Ведь вот говорю эти слова, а сам смущен — до чего же скуден наш язык, до чего же скупа, суха, приземленна, убога наша мирская манера выражаться. Видимо, мне придется прибегнуть к вольному, поэтическому способу изложения и сказать: у таких людей, как князь Мышкин, глубины их личностного духа не закрыты — там, скорее всего, есть светящееся отверстие в потустороннее; через это отверстие пробивается, вливается, очищает, светит, дарит блаженство и опять исчезает пламенная, согревающая, творчески оживляющая стихия мира, а именно его Божественная субстанция — сущность.
Если в душу светит и вливается эта стихия, человек субстанционально становится добрым и милостивым; зло в нем преодолевается, и человек становится существенным. Чем сердце доверчивее, чем шире открыто сердце — тем легче и благостнее влияние на него этого явления Божия.

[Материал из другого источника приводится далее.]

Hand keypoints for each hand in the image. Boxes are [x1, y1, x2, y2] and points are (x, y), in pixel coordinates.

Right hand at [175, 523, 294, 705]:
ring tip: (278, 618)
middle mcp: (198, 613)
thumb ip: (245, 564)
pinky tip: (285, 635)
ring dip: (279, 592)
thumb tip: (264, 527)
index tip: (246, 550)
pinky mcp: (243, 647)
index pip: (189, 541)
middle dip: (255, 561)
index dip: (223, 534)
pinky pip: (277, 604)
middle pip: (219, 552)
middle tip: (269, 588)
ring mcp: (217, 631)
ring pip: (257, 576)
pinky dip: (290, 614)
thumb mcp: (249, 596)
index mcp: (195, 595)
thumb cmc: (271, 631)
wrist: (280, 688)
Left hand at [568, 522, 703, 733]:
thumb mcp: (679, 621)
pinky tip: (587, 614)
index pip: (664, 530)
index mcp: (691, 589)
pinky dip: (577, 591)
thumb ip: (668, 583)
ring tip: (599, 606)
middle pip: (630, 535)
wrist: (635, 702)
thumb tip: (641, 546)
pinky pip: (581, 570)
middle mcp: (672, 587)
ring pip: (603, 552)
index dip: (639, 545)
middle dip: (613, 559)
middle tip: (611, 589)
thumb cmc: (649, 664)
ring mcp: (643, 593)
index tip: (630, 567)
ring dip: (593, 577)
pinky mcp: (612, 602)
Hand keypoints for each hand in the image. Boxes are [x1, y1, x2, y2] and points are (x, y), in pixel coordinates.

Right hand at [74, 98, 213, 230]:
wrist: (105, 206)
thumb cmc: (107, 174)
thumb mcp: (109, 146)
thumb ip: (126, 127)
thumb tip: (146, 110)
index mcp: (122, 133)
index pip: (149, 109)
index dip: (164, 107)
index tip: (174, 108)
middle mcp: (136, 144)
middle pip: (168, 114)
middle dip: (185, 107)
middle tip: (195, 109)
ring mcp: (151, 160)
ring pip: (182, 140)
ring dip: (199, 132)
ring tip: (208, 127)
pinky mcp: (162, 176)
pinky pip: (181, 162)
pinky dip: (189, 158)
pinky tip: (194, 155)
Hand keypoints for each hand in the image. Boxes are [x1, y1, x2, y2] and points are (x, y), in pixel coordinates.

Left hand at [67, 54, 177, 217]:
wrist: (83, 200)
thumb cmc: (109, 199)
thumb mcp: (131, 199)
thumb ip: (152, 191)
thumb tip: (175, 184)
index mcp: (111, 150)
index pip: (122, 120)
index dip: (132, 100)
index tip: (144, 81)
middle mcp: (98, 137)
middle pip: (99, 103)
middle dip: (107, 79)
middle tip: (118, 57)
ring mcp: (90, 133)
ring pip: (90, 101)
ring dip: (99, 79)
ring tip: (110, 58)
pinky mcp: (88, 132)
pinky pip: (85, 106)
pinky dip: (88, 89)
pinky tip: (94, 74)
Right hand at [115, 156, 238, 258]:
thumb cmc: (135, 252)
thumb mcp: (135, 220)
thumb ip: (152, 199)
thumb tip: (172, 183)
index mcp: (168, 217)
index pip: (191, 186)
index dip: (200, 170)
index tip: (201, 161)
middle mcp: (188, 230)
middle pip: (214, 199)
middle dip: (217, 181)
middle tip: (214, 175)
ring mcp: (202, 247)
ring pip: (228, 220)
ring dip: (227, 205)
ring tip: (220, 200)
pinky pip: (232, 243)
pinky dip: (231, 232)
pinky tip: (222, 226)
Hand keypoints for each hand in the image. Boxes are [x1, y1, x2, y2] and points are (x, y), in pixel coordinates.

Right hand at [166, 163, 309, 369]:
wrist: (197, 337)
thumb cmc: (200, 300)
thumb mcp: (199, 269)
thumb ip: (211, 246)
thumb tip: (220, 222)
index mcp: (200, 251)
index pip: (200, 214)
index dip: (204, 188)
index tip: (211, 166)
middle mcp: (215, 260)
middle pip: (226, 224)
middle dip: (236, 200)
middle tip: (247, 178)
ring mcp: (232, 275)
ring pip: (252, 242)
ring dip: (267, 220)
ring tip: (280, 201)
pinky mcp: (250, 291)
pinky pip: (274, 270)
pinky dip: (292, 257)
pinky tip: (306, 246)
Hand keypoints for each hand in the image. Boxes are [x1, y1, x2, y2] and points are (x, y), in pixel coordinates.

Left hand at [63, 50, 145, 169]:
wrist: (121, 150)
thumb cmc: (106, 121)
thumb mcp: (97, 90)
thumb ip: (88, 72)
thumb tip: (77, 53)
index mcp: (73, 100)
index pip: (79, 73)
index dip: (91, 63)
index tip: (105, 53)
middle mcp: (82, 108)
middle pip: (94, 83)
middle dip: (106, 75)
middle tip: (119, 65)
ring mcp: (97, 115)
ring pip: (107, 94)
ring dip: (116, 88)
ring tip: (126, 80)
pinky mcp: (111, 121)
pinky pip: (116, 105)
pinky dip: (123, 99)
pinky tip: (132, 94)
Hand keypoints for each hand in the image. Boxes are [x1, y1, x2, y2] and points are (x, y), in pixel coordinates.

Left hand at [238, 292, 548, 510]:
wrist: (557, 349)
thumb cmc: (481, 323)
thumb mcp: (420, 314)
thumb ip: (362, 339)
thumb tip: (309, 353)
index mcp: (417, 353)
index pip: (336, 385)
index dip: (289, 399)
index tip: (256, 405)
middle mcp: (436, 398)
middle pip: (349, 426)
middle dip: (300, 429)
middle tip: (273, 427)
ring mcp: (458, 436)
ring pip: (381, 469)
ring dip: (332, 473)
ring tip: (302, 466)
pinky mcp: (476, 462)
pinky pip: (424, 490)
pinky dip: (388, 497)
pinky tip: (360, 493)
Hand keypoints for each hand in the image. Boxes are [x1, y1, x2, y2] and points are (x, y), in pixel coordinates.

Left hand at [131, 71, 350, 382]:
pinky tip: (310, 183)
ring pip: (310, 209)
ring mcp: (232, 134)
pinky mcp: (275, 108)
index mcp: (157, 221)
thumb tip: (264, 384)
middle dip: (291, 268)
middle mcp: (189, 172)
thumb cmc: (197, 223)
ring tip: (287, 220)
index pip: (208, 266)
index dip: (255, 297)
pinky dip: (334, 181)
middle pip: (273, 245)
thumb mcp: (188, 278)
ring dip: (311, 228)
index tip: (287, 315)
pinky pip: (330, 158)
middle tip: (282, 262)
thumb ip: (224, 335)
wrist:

Иными словами, душа ребенка исключительно для этого пригодна, потому что пыль и сор жизни еще не внедрились в нее, и страсть с ее конфликтностью еще не довели душу до конвульсий.
Через молитву приоткрывается и расширяется эта священная расселина-потустороннее. Через непроизвольное неусыпное прислушивание, т. е. через субъективное движение навстречу, побудительная власть этого визита туда может стать всемогущей.
Князь Мышкин постоянно вслушивается в направлении этих святых ворот. Отсюда его рассеянность, его отсутствие в земной жизни — ведь он там, в потустороннем.
Он — ребенок. Божье дитя. Блаженное Божье дитя. Он чувствует и думает только нутром или изнутри.
И потому говорит только о существенном, о главном, неважно, с кем — с одним, со всеми, порой нимало не заботясь о том, уместно это или нет[45].
Он также внутренне убежден, что каждый человек обладает этими святыми воротами и носит в себе освященный остов метафизического добра. Он не верит в злого, безнадежно закоснелого, субстанционально испорченного человека. Самое скверное не окончательно скверно для него. Он берет под защиту жалкого дурака Бурдовского с его лакейским выходом в целях получить состояние. Он не считает самым дурным лживого, алчного до денег комедианта Лебедева. И в тот самый миг, когда он увидел на темной лестнице с ножом в руках и сатанинской улыбочкой своего крестного братца Рогожина — своего убийцу, он вскрикнул из самой глубины своего сердца: «Парфен, не верю!..»4[46]
Весь день он боролся с этой идеей: «Рогожин собирается заколоть меня», — и стыдился собственных подозрений, вглядываясь в черный мрак этой души, корчащейся в страшных судорогах.
И в тот самый миг, когда он уже видел смыкающийся над собою мрак, вдруг «как бы что-то разверзлось перед ним: необычайный внутренний свет озарил его душу»; то был всего лишь миг — он падает со страшным воплем на пол, в припадке эпилепсии[47].